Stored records
★ ★ ★ ★ ★
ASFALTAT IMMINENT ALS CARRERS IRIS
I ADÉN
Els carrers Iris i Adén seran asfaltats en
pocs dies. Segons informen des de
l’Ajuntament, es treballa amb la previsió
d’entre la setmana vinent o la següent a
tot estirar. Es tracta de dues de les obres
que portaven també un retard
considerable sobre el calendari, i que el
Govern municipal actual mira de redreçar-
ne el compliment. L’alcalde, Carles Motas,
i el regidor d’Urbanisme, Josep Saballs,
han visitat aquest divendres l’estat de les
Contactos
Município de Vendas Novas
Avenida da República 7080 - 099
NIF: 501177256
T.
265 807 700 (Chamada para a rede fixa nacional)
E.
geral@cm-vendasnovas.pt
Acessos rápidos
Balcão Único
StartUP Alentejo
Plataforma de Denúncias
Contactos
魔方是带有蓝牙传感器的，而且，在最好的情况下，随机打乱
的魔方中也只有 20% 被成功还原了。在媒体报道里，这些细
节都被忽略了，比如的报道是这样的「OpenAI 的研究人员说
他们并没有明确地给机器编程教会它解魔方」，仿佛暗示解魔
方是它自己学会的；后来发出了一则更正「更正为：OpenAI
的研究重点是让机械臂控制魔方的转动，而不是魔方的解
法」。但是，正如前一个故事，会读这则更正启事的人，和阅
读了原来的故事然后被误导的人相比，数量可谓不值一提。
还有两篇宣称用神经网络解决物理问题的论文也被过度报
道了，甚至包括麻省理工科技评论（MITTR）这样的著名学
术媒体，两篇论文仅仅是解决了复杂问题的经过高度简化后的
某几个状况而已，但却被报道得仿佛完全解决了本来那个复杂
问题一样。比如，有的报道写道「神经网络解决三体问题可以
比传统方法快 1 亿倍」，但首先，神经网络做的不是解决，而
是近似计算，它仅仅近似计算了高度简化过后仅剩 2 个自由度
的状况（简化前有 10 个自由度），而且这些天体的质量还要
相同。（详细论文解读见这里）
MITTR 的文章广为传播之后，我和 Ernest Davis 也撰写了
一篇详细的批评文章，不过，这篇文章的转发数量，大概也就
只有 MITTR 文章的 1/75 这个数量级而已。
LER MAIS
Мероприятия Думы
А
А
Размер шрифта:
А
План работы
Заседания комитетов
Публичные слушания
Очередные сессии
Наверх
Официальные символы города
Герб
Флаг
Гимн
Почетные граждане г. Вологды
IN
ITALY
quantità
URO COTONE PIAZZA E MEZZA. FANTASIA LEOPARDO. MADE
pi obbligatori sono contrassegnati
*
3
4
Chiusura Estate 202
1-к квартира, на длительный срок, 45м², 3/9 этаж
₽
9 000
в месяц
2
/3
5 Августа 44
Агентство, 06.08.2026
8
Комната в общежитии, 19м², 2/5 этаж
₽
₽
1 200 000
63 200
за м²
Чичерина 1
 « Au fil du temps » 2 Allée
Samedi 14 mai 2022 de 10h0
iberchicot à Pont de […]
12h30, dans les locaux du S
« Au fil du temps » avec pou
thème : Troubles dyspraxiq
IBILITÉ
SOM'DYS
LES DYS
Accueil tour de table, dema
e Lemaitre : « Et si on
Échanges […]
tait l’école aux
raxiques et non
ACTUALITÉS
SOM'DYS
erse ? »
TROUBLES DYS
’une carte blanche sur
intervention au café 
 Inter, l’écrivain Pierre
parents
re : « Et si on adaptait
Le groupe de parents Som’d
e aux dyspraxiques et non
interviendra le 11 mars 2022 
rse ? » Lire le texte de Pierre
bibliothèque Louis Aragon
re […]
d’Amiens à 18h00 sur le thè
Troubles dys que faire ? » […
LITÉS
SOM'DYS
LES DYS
★ ★ ★ ★ ★
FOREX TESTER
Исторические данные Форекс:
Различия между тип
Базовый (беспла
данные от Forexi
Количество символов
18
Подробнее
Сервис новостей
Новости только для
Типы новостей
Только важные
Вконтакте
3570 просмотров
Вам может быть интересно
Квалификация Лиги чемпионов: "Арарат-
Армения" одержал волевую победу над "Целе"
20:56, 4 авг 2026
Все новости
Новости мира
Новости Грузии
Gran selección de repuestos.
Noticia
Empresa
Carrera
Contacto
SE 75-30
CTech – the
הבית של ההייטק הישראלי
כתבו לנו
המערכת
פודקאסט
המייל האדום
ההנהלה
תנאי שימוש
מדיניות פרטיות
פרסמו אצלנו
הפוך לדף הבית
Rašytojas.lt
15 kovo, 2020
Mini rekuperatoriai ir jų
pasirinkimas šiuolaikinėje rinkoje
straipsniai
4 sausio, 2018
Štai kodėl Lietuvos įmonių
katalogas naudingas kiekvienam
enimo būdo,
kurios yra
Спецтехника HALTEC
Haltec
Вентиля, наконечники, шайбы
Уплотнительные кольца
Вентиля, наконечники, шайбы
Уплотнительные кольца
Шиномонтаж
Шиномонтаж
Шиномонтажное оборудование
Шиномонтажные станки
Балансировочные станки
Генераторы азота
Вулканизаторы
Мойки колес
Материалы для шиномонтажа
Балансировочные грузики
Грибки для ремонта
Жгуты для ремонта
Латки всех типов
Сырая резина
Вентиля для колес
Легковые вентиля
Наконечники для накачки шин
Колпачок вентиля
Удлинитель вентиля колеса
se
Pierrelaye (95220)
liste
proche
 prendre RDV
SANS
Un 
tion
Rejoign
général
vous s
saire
★ ★ ★ ★ ★
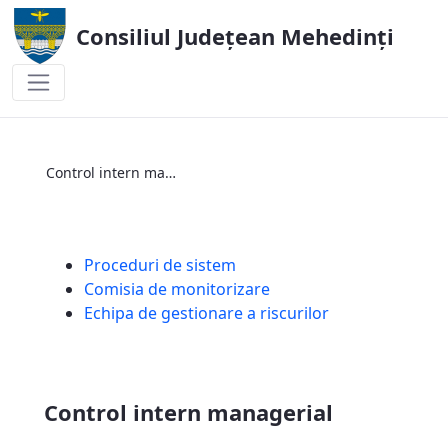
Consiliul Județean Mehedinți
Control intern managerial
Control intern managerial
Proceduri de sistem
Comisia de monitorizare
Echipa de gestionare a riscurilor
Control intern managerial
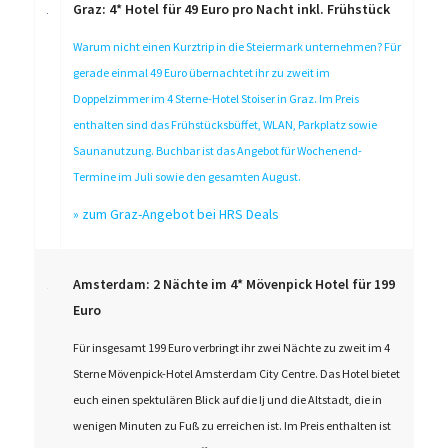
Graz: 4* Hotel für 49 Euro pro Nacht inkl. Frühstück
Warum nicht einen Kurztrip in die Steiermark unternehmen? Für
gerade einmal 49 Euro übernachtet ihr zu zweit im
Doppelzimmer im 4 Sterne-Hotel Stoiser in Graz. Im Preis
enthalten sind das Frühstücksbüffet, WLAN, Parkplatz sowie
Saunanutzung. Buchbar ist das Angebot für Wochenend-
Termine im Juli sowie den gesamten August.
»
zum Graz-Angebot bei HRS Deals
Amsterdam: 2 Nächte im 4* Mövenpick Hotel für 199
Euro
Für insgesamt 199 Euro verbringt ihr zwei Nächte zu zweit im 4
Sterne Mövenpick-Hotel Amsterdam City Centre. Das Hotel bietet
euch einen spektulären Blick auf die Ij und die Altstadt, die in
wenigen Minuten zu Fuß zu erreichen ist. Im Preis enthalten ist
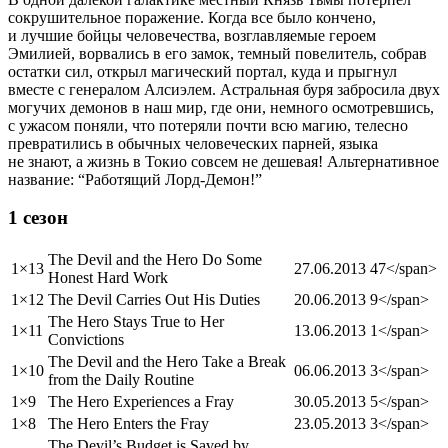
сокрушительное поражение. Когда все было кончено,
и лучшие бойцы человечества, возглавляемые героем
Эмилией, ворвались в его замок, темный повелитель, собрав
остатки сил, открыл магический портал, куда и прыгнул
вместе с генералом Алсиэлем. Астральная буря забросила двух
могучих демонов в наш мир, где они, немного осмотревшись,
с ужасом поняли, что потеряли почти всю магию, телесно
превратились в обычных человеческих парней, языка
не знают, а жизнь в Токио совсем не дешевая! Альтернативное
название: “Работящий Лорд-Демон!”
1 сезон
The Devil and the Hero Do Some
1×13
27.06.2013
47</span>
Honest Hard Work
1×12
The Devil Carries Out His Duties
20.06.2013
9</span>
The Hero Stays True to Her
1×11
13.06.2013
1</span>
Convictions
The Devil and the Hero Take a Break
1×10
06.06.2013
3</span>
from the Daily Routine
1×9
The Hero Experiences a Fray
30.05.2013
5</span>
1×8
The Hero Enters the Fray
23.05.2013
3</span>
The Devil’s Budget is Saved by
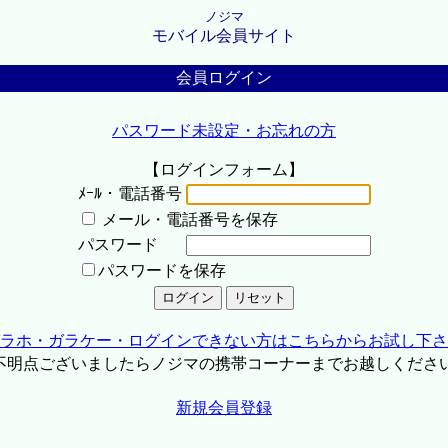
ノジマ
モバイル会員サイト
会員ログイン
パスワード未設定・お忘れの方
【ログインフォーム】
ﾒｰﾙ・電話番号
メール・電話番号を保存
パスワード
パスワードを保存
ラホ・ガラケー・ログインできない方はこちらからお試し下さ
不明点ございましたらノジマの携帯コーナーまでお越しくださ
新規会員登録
★ ★ ★ ★ ★
● Problem description: Copy the material verbatim, starting at the line that contains "Consiliul Județean Mehedinți" and ending at the line that contains "wenigen Minuten zu", with both of those lines included. Leave the pictures out of your answer.

● Result:
Consiliul Județean Mehedinți
Control intern managerial
Control intern managerial
Proceduri de sistem
Comisia de monitorizare
Echipa de gestionare a riscurilor
Control intern managerial
Graz: 4* Hotel für 49 Euro pro Nacht inkl. Frühstück
Warum nicht einen Kurztrip in die Steiermark unternehmen? Für
gerade einmal 49 Euro übernachtet ihr zu zweit im
Doppelzimmer im 4 Sterne-Hotel Stoiser in Graz. Im Preis
enthalten sind das Frühstücksbüffet, WLAN, Parkplatz sowie
Saunanutzung. Buchbar ist das Angebot für Wochenend-
Termine im Juli sowie den gesamten August.
»
zum Graz-Angebot bei HRS Deals
Amsterdam: 2 Nächte im 4* Mövenpick Hotel für 199
Euro
Für insgesamt 199 Euro verbringt ihr zwei Nächte zu zweit im 4
Sterne Mövenpick-Hotel Amsterdam City Centre. Das Hotel bietet
euch einen spektulären Blick auf die Ij und die Altstadt, die in
wenigen Minuten zu Fuß zu erreichen ist. Im Preis enthalten ist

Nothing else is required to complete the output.